[Hardware design source files]
Start of Block
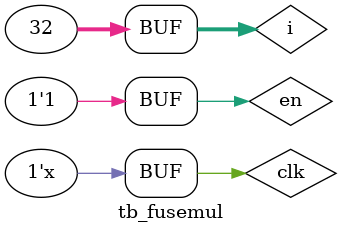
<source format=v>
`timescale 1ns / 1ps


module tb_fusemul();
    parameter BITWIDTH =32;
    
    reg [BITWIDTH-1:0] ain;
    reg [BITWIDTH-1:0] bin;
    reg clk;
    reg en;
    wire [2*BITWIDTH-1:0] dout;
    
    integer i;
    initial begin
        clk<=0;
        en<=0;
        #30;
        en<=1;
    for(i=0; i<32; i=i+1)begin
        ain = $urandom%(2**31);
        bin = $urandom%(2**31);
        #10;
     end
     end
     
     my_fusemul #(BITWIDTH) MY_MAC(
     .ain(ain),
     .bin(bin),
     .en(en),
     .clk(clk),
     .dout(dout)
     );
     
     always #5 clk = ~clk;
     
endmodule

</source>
End of Block
Start of Block
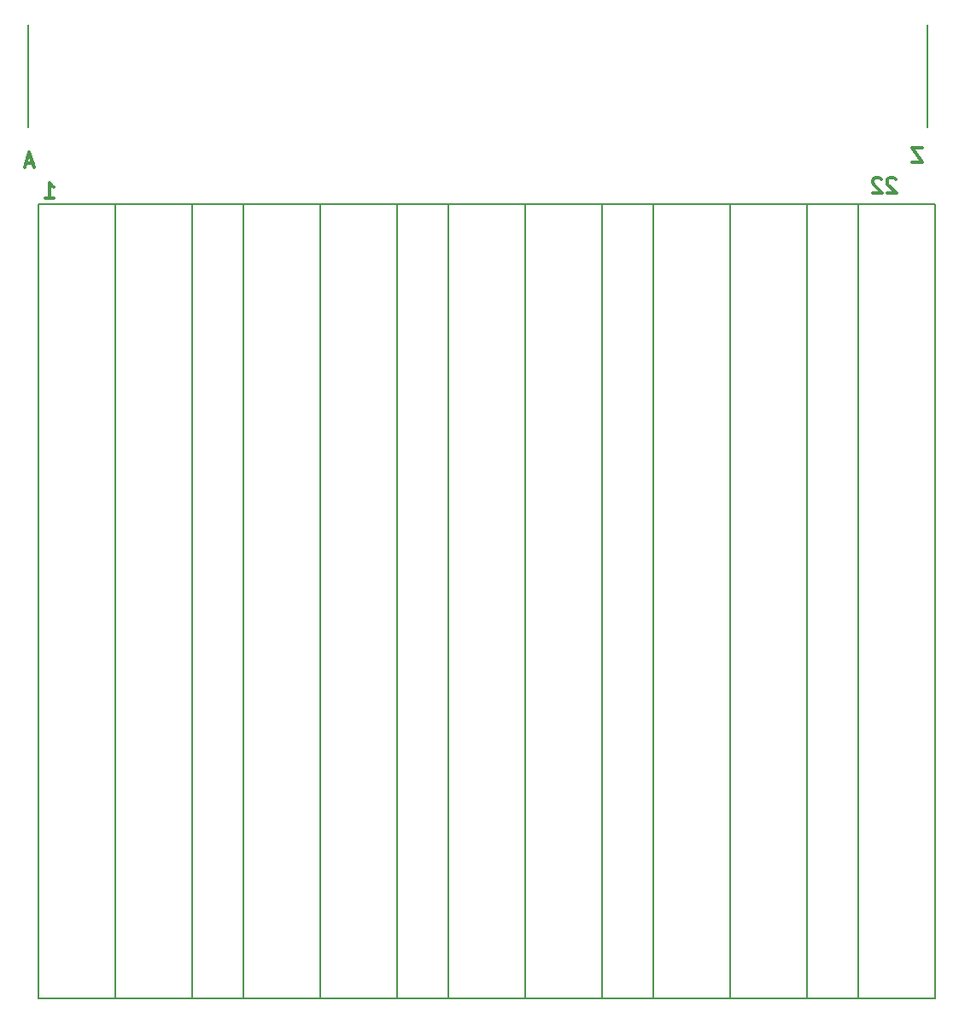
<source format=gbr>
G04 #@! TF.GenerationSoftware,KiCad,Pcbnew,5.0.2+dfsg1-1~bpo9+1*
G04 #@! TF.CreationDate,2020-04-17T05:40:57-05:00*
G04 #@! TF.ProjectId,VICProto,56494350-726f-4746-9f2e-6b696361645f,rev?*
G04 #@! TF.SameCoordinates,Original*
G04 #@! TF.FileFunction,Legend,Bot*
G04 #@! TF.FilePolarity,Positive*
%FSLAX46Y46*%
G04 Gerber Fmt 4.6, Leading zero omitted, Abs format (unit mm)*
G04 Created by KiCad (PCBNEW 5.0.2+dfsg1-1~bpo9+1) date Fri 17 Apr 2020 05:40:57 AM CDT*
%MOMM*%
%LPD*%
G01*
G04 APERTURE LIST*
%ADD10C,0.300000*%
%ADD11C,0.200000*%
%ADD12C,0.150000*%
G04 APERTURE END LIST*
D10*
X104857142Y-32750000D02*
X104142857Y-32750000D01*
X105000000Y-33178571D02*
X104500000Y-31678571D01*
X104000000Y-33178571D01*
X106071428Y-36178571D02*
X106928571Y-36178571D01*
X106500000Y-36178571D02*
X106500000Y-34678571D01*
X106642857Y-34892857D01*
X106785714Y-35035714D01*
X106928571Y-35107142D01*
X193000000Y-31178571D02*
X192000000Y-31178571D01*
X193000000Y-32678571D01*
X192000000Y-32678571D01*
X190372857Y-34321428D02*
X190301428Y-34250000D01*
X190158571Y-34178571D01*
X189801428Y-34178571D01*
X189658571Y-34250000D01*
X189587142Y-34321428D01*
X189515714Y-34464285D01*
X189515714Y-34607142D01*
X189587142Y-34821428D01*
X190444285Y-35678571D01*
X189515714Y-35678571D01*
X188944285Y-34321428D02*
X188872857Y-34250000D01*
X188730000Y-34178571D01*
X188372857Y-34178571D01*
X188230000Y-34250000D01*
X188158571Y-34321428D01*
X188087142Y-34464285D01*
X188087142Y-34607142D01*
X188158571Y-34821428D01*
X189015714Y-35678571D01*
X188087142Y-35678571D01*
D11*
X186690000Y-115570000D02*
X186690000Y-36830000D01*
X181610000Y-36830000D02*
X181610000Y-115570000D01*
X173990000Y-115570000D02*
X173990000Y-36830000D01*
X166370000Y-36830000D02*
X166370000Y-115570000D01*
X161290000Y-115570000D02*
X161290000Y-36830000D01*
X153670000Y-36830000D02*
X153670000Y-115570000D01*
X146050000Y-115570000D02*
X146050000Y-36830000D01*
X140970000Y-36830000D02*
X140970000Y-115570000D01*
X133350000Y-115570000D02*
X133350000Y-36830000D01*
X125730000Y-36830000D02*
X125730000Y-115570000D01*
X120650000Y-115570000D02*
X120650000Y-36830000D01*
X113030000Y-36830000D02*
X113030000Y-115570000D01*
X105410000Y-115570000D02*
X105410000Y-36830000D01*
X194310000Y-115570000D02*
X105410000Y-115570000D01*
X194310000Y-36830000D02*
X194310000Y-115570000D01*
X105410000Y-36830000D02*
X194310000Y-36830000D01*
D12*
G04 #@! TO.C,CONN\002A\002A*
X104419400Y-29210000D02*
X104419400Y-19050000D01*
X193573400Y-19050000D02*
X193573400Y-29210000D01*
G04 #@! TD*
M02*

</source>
End of Block
## REQUIRED WORK
Lines to set down from above: the line with "X189515714Y-34464285D01*", the line with "X188087142Y-34464285D01*", and every line between, each exactly as written.

## ANSWER FOR THIS EXERCISE
X189515714Y-34464285D01*
X189515714Y-34607142D01*
X189587142Y-34821428D01*
X190444285Y-35678571D01*
X189515714Y-35678571D01*
X188944285Y-34321428D02*
X188872857Y-34250000D01*
X188730000Y-34178571D01*
X188372857Y-34178571D01*
X188230000Y-34250000D01*
X188158571Y-34321428D01*
X188087142Y-34464285D01*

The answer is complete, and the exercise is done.